Like other makers of cutting-edge jeans, Lester says this is not a product just for rock stars and the young, fit and superchic. "We are not excluding anybody who wants the Earl look," he said. "We go up to size 40."
Not only new companies but also established jeans makers like Levi's and Polo Jeans, a division of Polo Ralph Lauren, have been revving up the men's fashion component in hopes of capturing a piece of the emerging high-end market. Polo introduced pants last fall that offered consumers denim with cross-hatching, herringbone stripes or elaborate finishes. Polo is also the company behind baked jeans.
Most men's jeans will not put the same premium on wild sexiness that some women's lines do, but they are venturing into new territory like very low-rise models designed with a tight fit and a waistband that rides several inches below the navel, a la Jim Morrison. Jeans makers also try to make a statement by using the highest-quality denim, which comes from Japan, and hand-sanding the denim around the knees or crotch.
In addition, they are offering the latest "washes" -- chemical processes that give the fabric unusual shades or textures.
"Regular guys are really getting into denim," said Bridget Russo, a spokeswoman for Diesel, an Italian company that has become a fashion leader in men's denim. "They can talk about it for days."

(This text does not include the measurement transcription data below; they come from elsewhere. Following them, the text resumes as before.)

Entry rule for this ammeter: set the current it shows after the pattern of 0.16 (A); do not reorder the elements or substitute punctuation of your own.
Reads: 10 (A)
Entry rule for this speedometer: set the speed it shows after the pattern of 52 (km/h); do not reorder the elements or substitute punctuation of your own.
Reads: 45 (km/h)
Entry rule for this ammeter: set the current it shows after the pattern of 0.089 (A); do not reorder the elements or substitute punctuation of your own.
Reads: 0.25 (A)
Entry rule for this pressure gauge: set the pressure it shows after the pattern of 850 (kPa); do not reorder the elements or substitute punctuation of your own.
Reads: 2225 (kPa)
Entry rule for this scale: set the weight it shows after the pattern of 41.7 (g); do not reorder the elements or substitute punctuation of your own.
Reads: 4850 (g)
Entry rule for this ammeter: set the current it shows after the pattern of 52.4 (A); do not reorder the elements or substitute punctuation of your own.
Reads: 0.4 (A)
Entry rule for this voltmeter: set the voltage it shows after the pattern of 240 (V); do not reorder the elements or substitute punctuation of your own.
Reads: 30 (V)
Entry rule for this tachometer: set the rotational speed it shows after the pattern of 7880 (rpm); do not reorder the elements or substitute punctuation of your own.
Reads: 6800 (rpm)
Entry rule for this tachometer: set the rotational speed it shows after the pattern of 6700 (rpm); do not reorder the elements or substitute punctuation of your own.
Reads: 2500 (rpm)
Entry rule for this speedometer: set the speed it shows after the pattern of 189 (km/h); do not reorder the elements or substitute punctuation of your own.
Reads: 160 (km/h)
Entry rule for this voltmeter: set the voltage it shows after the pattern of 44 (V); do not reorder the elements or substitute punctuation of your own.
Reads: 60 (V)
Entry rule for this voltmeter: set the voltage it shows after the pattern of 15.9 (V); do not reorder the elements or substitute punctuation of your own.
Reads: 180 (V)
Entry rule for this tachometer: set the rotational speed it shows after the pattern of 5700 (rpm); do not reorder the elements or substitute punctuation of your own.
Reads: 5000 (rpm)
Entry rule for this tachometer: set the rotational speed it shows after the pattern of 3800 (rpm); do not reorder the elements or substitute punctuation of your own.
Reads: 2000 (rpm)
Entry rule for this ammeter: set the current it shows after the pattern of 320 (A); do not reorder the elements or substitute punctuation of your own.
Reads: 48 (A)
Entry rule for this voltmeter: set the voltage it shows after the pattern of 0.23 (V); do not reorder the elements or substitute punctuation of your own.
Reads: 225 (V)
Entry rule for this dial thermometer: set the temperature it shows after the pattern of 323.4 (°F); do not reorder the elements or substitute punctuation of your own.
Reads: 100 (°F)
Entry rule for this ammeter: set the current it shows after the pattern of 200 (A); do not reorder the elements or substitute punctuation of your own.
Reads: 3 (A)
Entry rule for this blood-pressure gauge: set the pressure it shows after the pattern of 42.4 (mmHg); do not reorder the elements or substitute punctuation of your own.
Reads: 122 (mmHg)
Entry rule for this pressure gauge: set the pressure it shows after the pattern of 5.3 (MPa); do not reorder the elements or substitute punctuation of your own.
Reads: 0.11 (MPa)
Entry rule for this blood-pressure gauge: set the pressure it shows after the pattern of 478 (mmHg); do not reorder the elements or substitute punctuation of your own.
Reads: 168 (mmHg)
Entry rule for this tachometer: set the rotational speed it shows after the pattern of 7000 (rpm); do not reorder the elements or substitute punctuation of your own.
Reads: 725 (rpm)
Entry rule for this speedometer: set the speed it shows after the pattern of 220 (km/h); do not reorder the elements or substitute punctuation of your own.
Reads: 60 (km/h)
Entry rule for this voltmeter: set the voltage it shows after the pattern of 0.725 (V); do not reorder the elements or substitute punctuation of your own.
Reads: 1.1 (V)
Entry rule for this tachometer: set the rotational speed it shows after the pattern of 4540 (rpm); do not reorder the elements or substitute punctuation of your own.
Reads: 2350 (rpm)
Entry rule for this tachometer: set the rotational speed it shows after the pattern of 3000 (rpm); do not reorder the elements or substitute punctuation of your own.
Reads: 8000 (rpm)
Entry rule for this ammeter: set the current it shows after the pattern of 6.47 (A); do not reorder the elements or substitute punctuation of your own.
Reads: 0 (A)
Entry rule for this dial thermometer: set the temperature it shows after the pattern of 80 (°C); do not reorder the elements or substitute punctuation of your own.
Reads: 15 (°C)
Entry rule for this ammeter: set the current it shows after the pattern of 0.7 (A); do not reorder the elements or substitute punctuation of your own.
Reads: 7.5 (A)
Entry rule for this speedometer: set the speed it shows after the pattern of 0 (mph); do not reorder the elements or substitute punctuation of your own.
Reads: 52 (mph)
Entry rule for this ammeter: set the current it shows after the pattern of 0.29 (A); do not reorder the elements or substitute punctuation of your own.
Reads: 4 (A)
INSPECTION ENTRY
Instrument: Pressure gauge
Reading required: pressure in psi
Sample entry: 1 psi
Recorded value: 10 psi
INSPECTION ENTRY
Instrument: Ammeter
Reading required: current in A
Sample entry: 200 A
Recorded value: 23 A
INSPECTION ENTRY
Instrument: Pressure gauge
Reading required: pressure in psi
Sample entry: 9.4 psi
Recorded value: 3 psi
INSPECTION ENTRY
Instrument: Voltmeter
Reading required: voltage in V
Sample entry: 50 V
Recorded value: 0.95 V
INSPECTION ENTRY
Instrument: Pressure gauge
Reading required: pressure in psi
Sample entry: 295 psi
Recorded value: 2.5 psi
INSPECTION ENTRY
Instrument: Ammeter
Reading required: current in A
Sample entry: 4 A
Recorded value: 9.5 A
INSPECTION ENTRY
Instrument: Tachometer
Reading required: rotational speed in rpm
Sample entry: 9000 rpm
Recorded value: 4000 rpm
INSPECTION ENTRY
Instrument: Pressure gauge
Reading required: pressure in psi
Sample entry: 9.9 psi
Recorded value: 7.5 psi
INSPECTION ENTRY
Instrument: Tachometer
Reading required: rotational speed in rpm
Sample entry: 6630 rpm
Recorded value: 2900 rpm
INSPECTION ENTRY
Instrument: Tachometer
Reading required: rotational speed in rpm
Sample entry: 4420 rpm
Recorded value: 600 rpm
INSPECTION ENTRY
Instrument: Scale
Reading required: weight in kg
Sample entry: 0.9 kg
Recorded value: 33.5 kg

Diesel started selling jeans in the US in 1996, and last year it had sales of US$93 million here, roughly 60 percent from men. "It is like a status thing," Russo said. "Like cool limited-edition sneakers."
Still, men seem to have a limit to how stylish they want their jeans to be. Diesel, Russo said, has won a following among men 14 to 40 with innovative styles like Rabox, a low-waist jean with flared lower legs and an extended-tab waistband worn by guys who want to be like Brad Pitt, who owns a pair. But she says the company's most popular styles have straight legs and fancy washes that essentially amount to "a worn-in look."
The best part of high-technology jeans, from the perspective of manufacturers and retailers, is that consumers seem to be willing to pay up -- way up -- for them. Sales of jeans that cost US$75 or more nearly doubled in 2001, to reach about US$250 million, according to NPDFashionworld.
Building on a niche
Though the category still amounts to less than 3 percent of yearly adult jeans sales and is almost certainly driven by growth of expensive women's jeans, sellers of men's products say men are sure to follow. Men's jeans in Europe, where the current denim fashion started, have long sold in the three-figure price range.
"It is a whole new price point acceptance," said Ross Klein, senior vice president for corporate marketing for Polo Jeans. His company's jeans, he explained, typically sell for US$39 to US$49, but fashion jeans start at US$79 and go to US$130. "When we present real innovation, we have no problem selling through at the high prices," he said.
Those sales are being made not just at elite stores like Saks Fifth Avenue and Bergdorf Goodman, but also at mid-price department stores like Macy's, Bloomingdale's and Nordstrom. "There is not any price resistance," said David Fischer, senior vice president at Bloomingdale's, a unit of Federated Department Stores. "After all," he contended, "US$100 or US$150 is not out of anyone's reach."
The next step will be to introduce fashionable men's jeans to a broader market by pricing them slightly lower than the high end but well above the mass market. At the end of 2000, Levi's introduced a Premium red tab line of jeans that are selling for US$85 to US$125 at high-end stores. Levi's sees this line as a way to skim the cream off the market and as a testing ground for somewhat less expensive models.
"We are taking the lesson on what sells at premium and quickly getting a version down to mass -- within six months for women and 12 months for men," said Jeff Beckman, a company spokesman. "This fall you are going to see Levi's low-rise at Sears and JC Penney's."